_EXTRACT PROVIDED_

%%

# Methods of Splicing Pipe



## derekleffew

As promised/threatened in this thread http://www.controlbooth.com/forums/question-day/22761-why-pipe-battens.html#post201164 , I thought a discussion of various ways to make a pipe longer might prove beneficial.

a. Welding end to end, butt splice

b. Threading and couplers



c. Inner spline (sleeve) and bolts or blind rivets or plug welds.

d. Expanding splice such as The Light Source's Mega-Quick Pipe Splice
and Rose Brand's Expanding Batten Splice
.

e. Exterior sleeve, such as Kee Klamp #14-Straight Coupling fitting


f. Other?

Pros/cons for each of the above?


----------



## TimmyP1955

I would not consider anything other than D, and even then, the pipe would need to be rotated such that the plates are on edge for maximum strength. However I'd feel better if they were longer.


----------



## mstaylor

derekleffew said:


> As promised/threatened in this thread http://www.controlbooth.com/forums/question-day/22761-why-pipe-battens.html#post201164 , I thought a discussion of various ways to make a pipe longer might prove beneficial.
> 
> a. Welding end to end, butt splice
> 
> b. Threading and couplersView attachment 4285
> 
> 
> c. Inner spline (sleeve) and bolts or blind rivets or plug welds.
> 
> d. Expanding splice such as The Light Source's Mega-Quick Pipe SpliceView attachment 4286
> and Rose Brand's Expanding Batten SpliceView attachment 4287
> .
> 
> e. Exterior sleeve, such as Kee Klamp #14-Straight Coupling fittingView attachment 4288
> 
> 
> f. Other?
> 
> Pros/cons for each of the above?



A. Welding is a fine method for extending pipe as long as it is not done to a threaded section, the threads need to be cut off. 
B. Couplings are fine as long as you are supporting it on either side.
C. Intersplicesare good but I would stick to bolts as opposed to blind rivits or plug welds, a little more stupid proof. 
D. Have not used either product so I will leave it alone. 
E. Never in a million years.


----------



## chausman

I don't think you would call this splicing the pipe, but at a high school I did a show at, they had a few battens that just a long piece of smaller pipe fitted in the batten and when you wanted it longer for what ever reason, you could just loosen the bolt and slide it out. then tighten the bolt again. Is that something you would normally do?


----------



## FatherMurphy

a) Welding end to end is only as good as the person doing the welding. Improper preparation or process could lead to failure, and getting a good straight joint can be an issue.

%%

[Dataset items]
%%

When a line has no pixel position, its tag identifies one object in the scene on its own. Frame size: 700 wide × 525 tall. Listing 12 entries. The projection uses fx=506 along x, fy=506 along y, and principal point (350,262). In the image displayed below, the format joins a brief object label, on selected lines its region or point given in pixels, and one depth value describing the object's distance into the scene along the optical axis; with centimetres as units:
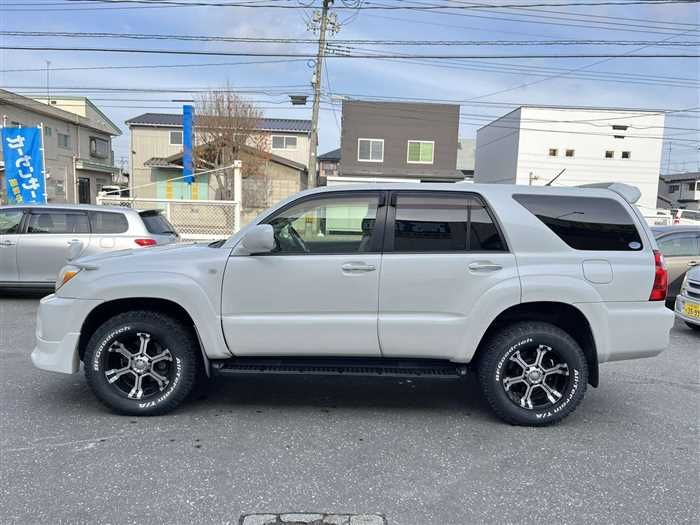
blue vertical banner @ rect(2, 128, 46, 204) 1276
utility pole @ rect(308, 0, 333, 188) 1998
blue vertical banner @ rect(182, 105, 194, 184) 1745
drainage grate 260
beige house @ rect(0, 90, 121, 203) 2863
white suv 367
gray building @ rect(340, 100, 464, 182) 3200
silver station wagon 787
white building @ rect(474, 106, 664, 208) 3616
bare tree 2677
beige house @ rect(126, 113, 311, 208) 2803
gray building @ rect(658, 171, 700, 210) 5369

%%

_DIRECTIONS_
(a) From the pipe-splicing thread, list the methods of making a pipe longer that the first contribution labels a through e.
(b) According to mstaylor in the pipe-splicing thread, what must be done to a threaded section before welding?
(c) Repeat the pipe-splicing thread starting with "E. Never in" and going on through "would normally do?".

_ANSWERS IN ORDER_
(a)
a. Welding end to end, butt splice
b. Threading and couplers
c. Inner spline (sleeve) and bolts or blind rivets or plug welds
d. Expanding splice
e. Exterior sleeve

(b) The threads need to be cut off.

(c)
E. Never in a million years.


----------



## chausman

I don't think you would call this splicing the pipe, but at a high school I did a show at, they had a few battens that just a long piece of smaller pipe fitted in the batten and when you wanted it longer for what ever reason, you could just loosen the bolt and slide it out. then tighten the bolt again. Is that something you would normally do?